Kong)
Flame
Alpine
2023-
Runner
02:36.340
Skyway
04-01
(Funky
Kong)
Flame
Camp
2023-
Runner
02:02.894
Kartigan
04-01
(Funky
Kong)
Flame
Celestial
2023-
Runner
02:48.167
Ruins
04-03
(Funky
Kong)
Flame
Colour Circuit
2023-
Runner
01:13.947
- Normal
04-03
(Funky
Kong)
--
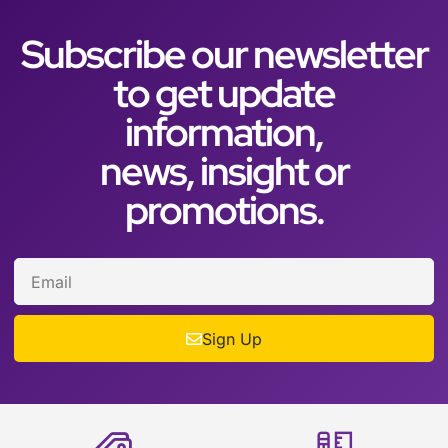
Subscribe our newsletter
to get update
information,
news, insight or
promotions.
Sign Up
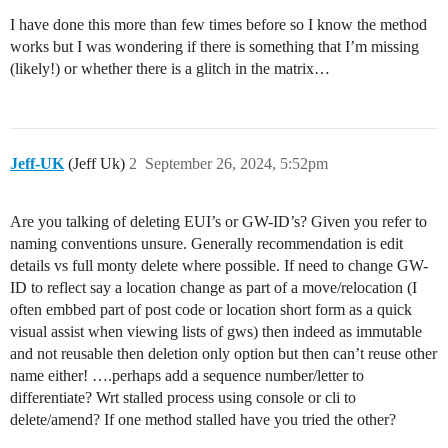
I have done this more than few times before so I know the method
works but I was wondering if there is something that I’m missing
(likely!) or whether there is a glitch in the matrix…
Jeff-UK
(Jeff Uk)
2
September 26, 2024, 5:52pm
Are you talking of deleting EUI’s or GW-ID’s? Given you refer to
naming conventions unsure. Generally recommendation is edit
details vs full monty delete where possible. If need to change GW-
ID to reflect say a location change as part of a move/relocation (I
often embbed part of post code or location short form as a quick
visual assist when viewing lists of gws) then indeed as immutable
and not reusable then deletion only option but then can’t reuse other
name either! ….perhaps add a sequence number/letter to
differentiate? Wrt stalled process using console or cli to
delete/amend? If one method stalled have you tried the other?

→ **ACTION ITEM**:
Across the records, count the lines that contain the word "part" and give that figure alone.

→ **RESPONSE TO THIS EXERCISE**:
2